Kerajaan-kerajaan Islam pada zaman dahulu pun memakai hukum Islam. Menurut
Ismail Sunni, hal ini dikarenakan sebagian besar bangsa Indonesia
menganut agama Islam, maka kerajaan-kerajaan Islam Nusantara menggunakan hukum
Islam sebagai hukum satu-satunya.
3. Fase
colonial
Setelah kekuasaan VOC diambil alih dan diserahkan
kepada Pemerintah Kolonial Belanda (tahun 1799), secara berangsur-angsur
pemerintah kolonial ini menyingkirkan hukum Islam sebagai bagian dari upaya
peneguhan kekuasaannya untuk menjajah Indonesia. Teori reseptie in
complexu diganti dengan teori receptie yang menyatakan bahwa hukum Islam hanya
berlaku apabila telah diresepsi oleh dan keluar dalam bentuk hukum adat.
4. Fase
Indonesia
Merdeka
Kondisi berubah
bagi hukum Islam dan peluang juridis-konstitusional bagi pemberlakunya semakin
terbuka. Lahirnya lembaga keuangan dan bisnis syariah, khususnya bank syariah
menjadikannya sebagai pijakan dasar. Beberapa bentuk akad telah diformalkan
dalam Peraturan Bank Indonesia.
Pada aspek ini, keberlakuan hukum Islam khususnya di bidang perjanjian
merupakan suatu kebutuhan dan tuntutan realitas nyata untuk memberikan dasar
pijak bagi penyelenggaraan bisnis dan ekonomi syariah yang telah menjadi
kenyataan di negeri ini.
Akhirnya kita dapat mengambil kesimpulan, bahwa
kedudukan Hukum Islam (termasuk di dalamnya Hukum Perjanjian Islam) setelah
Indonesia merdeka sudah lebih kokoh, tanpa dikaitkan dengan Hukum Adat. Hal
ini dapat dilihat dari pembinaan Hukum Nasional yang berprinsip sebagai berikut
:
a. Hukum
Islam yang disebut dan direntukan oleh peraturan perundang-undangan dapat
berlaku langsung tanpa harus melalui Hukum Adat.
b. Republik
Indonesia
wajib mengatur sesuatu masalah sesuai dengan Hukum Islam sepanjang hukum itu hanya
berlaku bagi pemeluk agama Islam.
c. Kedudukan
Hukum Islam dalam sistem hukum Indonesia
sama dan sederajat dengan Hukum Adat dan Hukum Barat.
d. Hukum
Islam juga menjadi sumber pembentukan Hukum Adat, Hukum Barat, dan hukum
lainnya yang tumbuh dan berkembang dalam negara Republik Indonesia.
D. Perbedaan
hukum perjanjian syari’ah dengan hukum perjanjian konvensional
Perjanjian dalam
hukum islam dikenal dengan istilah al-aqd yang berarti perikatan,
permufakatan. Secara terminology fiqih akad di definisikan dengan: :”pertalian
ijab (pernyataan melakukan ikatan) dan qobul (pernyataan menerima ikatan)

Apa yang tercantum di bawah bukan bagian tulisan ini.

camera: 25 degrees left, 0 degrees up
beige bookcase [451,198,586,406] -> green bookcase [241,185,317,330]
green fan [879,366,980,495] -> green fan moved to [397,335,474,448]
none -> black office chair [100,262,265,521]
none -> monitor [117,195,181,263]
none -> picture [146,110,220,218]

sesuai dengan kehendak syariat yang berpengaruh pada objek perikatan”.
Sementara dalam
KUH Perdata disebutkan bahwa perjanjian adalah “suatu peristiwa dimana
seorang berjanji kepada orang lain atau dimana dua orang itu saling berjanji
untuk melakukan suatu hal”.
Dengan demikian,
setelah adanya perjanjian yang menimbulkan perikatan maka timbulah yang
dinamakan kontrak atau oleh hasanaddin rahmad disebut perjanjian tertulis
sebagai media atau bukti kedua belah pihak.
Perbedaan pokok
hukum perjanjian syariah dengan hukum perjanji konvensional :
1. Landasan
filosofis
Hukum perjajian syariah :
religious, transedental (ada nilai agama, berasal dari ketentuan Allah.
Hukum perjanjian konvensional: sekuler
(tidak ada nilai agama).
2. Sifat
Hukum perjanjian syariah: individual
proporsional.
Hukum perjanjian konvensional:
individual / liberal.
3. Ruang
lingkup (subtansi)
Hukum perjanjian syariah: hubungan bidimensional
manusia dengan Allah (vertikal), manusia dengan manusia, benda, dan
lingkungan (horizontal).
Hukum perjanjian konvensional:
hanya hubungan manusia dengan manusia, manusia dengan benda (horizontal).
4. Proses
terbentuknya
Hukum perjanjian syariah: adanya
pengertian al-ahdu (perjanjian) – persetujuan - al – akhdu (perikatan)
(QS.Ali Imron: 76, QS. Al-Maidah: 1 ).
Hukum perjanjian konvensional:
adanya perngertian perjanjian (overeenkomst) dan perikatan (verbintebsis)
(1313 dan 1233 BW).
5. Sahnya
perikatan
Hukum perjanjian syariah: halal,
sepakat, cakap, tanpa paksaan, ijab dan qobul.
Hukum perjanjian konvensional:
sepakat, cakap, hal tertentu, halal (1320 BW).
6. Sumber
Hukum perjanjian syariah: sikap
tindak yang didasarkan syariat, persetujuan yang tidak melanggar syariat.
Hukum perjanjian konvensional:
persetujuan, undang-undang (1233 BW).